Whether it’s in a can, a pouch, or a tray, wet cat food is mixed and prepared, then cooked in a hermetically-sealed container. Temperatures vary from producer to manufacturer, but foods are usually processed somewhere near 250 degrees Fahrenheit until the meal achieves a minimum temperature of 185 degrees Fahrenheit.
This production process allows the food to retain moisture and nutrients. In this category, we give a medium-high rating to food in this manufacturing method.

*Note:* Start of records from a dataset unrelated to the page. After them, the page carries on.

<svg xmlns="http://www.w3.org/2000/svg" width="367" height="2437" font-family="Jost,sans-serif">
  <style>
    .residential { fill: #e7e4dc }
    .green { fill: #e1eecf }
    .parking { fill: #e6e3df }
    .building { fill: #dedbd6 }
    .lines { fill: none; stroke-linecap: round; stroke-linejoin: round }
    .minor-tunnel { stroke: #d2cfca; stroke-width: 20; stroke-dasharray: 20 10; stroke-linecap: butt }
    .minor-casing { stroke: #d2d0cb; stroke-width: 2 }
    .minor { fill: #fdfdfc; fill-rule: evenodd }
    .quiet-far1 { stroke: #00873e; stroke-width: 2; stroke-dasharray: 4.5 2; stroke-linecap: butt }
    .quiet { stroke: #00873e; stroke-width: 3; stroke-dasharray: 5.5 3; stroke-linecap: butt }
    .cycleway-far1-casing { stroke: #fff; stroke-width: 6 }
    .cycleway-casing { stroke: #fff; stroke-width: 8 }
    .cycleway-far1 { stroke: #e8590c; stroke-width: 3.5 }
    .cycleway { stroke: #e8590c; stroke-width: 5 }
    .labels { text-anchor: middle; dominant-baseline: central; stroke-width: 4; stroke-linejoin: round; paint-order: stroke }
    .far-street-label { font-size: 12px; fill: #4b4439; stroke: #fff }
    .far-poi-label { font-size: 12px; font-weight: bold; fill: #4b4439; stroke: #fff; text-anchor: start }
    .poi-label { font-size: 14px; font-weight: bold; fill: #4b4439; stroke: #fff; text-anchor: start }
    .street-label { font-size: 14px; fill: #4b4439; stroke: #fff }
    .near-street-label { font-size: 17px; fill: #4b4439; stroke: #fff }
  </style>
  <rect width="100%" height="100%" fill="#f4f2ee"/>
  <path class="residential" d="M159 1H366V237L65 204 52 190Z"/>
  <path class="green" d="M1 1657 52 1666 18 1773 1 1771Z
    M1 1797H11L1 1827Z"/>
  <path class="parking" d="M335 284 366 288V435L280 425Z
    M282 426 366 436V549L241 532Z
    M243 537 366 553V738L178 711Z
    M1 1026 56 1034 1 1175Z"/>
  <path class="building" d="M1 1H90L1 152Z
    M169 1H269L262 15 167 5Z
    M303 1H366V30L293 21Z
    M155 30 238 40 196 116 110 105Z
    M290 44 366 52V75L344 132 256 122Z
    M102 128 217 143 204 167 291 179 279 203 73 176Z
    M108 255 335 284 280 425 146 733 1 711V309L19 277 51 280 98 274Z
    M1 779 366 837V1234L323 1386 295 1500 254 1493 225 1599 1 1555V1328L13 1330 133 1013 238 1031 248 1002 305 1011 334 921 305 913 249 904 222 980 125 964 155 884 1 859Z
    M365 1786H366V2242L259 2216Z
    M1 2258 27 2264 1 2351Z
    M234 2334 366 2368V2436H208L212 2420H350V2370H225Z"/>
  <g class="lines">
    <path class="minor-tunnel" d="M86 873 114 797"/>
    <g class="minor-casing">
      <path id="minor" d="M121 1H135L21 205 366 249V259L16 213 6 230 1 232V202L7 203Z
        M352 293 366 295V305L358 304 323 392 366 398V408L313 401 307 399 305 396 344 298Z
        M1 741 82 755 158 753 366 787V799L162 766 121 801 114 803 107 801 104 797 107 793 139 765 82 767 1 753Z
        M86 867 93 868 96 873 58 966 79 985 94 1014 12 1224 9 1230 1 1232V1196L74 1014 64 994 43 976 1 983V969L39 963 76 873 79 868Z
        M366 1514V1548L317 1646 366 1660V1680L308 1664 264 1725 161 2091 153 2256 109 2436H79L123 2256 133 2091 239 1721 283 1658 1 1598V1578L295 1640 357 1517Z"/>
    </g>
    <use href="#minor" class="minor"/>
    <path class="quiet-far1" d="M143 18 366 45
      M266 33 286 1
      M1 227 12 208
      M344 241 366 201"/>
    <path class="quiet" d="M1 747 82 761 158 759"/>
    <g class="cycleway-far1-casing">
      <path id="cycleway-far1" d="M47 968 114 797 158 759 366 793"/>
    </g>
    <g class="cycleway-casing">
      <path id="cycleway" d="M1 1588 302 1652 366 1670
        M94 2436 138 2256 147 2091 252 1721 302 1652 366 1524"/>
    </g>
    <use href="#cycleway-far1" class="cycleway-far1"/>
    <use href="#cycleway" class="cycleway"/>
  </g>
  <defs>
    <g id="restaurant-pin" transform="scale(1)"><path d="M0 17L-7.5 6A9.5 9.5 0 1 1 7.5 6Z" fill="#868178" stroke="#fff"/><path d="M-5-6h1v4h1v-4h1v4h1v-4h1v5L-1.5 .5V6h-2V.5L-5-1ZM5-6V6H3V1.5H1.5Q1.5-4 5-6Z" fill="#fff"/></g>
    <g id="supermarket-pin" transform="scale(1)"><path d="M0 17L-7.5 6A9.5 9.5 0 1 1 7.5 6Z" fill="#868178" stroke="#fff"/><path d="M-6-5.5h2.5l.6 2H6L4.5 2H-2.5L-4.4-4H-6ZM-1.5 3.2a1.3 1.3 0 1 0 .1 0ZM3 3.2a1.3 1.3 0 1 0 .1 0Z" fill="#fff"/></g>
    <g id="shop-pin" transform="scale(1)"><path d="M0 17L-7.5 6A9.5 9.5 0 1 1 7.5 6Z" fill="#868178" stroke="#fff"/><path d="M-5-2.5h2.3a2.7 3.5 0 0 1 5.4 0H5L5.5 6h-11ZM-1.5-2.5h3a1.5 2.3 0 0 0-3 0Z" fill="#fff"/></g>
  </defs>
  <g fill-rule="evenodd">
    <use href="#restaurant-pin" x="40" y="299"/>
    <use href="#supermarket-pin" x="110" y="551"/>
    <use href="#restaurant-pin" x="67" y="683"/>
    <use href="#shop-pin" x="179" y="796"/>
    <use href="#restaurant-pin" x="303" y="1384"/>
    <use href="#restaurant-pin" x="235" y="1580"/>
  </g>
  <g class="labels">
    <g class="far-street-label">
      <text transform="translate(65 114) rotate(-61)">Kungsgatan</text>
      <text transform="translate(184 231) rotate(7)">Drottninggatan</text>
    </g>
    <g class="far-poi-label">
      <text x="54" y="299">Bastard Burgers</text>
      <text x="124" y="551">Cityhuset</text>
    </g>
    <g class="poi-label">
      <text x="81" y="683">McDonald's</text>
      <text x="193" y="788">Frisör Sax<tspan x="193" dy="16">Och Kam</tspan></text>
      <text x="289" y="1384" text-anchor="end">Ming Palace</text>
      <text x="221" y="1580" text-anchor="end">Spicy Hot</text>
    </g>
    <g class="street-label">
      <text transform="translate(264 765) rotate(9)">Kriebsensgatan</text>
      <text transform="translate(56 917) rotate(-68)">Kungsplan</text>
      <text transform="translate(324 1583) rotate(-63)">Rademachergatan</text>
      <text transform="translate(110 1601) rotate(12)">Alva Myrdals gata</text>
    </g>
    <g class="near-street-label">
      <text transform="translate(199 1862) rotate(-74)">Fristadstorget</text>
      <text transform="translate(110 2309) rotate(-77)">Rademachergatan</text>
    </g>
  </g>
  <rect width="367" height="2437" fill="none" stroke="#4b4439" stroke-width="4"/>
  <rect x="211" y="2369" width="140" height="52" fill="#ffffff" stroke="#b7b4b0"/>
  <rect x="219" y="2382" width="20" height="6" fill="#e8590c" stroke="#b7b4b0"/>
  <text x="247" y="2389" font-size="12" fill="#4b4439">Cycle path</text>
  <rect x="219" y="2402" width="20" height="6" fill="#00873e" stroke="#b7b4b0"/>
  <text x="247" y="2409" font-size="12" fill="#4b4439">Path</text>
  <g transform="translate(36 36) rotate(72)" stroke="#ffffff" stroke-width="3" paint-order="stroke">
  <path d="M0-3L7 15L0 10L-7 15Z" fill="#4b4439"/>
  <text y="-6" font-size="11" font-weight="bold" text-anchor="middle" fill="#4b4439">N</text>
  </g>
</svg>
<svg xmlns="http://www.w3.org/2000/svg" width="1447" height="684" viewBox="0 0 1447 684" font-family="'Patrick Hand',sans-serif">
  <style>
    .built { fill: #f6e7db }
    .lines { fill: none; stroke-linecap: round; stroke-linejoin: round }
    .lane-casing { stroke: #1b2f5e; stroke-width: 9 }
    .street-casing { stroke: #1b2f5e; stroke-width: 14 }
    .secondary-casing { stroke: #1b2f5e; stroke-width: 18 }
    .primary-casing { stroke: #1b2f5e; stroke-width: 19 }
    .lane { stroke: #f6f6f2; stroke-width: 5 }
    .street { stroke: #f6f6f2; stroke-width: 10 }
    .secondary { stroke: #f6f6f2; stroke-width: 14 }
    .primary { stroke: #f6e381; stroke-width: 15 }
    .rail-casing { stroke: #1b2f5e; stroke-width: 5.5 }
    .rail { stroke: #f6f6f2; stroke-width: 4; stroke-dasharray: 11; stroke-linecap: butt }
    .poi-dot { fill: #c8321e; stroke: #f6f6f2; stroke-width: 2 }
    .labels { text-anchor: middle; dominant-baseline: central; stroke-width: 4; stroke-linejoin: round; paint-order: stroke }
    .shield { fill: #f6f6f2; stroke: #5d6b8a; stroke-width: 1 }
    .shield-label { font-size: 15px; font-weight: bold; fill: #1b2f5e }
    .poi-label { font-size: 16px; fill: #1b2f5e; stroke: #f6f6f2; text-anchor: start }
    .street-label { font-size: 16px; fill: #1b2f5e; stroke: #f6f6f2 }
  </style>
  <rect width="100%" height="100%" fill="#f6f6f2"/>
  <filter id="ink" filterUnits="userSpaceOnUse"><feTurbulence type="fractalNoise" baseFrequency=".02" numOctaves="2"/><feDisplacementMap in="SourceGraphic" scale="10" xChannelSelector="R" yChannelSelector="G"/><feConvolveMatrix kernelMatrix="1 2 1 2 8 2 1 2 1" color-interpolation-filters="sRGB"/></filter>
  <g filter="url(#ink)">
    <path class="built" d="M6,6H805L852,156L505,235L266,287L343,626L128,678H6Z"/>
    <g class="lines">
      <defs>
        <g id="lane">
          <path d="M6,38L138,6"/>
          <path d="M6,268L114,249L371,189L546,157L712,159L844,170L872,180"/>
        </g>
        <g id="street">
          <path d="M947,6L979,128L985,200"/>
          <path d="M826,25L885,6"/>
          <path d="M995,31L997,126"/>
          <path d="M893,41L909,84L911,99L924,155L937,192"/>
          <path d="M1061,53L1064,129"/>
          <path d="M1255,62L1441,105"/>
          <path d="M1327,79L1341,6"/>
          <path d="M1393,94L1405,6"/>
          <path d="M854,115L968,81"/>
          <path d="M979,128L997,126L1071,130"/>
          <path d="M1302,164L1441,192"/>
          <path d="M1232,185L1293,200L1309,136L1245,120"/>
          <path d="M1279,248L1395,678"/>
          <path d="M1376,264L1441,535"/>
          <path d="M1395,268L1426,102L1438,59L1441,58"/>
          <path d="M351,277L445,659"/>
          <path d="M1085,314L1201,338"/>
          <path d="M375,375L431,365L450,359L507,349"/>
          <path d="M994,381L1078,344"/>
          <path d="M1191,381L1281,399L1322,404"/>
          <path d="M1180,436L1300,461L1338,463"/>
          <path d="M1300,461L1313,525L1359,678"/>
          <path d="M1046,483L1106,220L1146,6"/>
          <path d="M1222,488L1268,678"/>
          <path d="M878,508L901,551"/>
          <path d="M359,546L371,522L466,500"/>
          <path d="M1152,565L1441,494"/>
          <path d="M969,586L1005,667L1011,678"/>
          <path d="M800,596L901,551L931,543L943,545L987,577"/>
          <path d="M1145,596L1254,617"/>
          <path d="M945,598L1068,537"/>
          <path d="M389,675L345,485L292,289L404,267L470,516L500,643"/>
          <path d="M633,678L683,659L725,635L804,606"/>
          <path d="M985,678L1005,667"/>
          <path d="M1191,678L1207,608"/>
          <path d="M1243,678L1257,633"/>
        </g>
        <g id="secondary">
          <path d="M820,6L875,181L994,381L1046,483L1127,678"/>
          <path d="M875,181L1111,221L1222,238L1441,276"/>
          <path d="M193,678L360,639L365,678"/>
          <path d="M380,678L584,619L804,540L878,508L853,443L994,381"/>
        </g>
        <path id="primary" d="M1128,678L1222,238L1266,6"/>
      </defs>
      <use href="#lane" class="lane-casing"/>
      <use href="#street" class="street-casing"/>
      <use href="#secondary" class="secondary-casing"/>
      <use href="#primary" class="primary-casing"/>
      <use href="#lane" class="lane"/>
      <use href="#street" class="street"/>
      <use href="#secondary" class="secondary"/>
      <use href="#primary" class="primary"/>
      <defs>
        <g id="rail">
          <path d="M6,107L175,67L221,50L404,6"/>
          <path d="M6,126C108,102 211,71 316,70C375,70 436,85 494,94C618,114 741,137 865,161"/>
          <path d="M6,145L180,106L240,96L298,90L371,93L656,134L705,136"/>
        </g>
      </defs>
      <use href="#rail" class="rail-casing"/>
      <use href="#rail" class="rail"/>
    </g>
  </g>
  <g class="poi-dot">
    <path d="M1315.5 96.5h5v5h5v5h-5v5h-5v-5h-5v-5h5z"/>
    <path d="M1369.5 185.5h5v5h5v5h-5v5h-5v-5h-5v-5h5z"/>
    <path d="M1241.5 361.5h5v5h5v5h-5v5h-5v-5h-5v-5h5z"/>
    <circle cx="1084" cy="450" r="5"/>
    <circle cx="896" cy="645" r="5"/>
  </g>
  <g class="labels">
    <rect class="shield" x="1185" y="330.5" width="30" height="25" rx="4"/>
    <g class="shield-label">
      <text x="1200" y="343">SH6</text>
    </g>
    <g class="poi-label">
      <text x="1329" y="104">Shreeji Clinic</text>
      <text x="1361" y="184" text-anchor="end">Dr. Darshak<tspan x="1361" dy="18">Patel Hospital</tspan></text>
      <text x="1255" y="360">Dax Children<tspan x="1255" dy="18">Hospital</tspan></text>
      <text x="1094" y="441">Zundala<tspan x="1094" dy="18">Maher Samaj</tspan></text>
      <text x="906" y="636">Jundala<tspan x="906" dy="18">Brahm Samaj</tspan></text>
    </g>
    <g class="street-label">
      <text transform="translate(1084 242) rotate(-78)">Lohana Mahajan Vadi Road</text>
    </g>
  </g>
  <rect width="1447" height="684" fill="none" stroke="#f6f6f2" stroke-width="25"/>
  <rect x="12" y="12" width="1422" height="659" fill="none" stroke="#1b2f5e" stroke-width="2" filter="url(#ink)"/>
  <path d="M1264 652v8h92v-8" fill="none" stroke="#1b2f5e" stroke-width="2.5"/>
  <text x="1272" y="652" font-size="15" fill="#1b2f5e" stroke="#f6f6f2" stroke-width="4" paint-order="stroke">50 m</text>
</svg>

Fresh food is made using moderate amounts of heat and is usually like homemade food. Since this process helps the food retain moisture and nutritional integrity, the foods prepared using this method get high ratings in this category.
Compared to extruded dry foods, dehydrated foods seem to maintain greater nutritional integrity and maybe a more nutritious alternative. Foods made using this method get high ratings in this category.
Fridge-dried and frozen raw foods retain the underlying nutritional value of fresh meat and other ingredients, so they get the highest rating in this category.
As new foods enter our database, the pet food sherpa pet food rating system becomes stronger and more accurate.
In Pet Food Sherpa, continuous growth translates into continuous improvement. As we continue to gather information on a growing number of foods, Our system can learn more about the pet food industry. And make more accurate assessments.
Whether you focus on the price, the quality of the ingredients, or the well-priced food in each case, we hope this rating system will help you make more informed decisions about what to put in your pet’s bowl.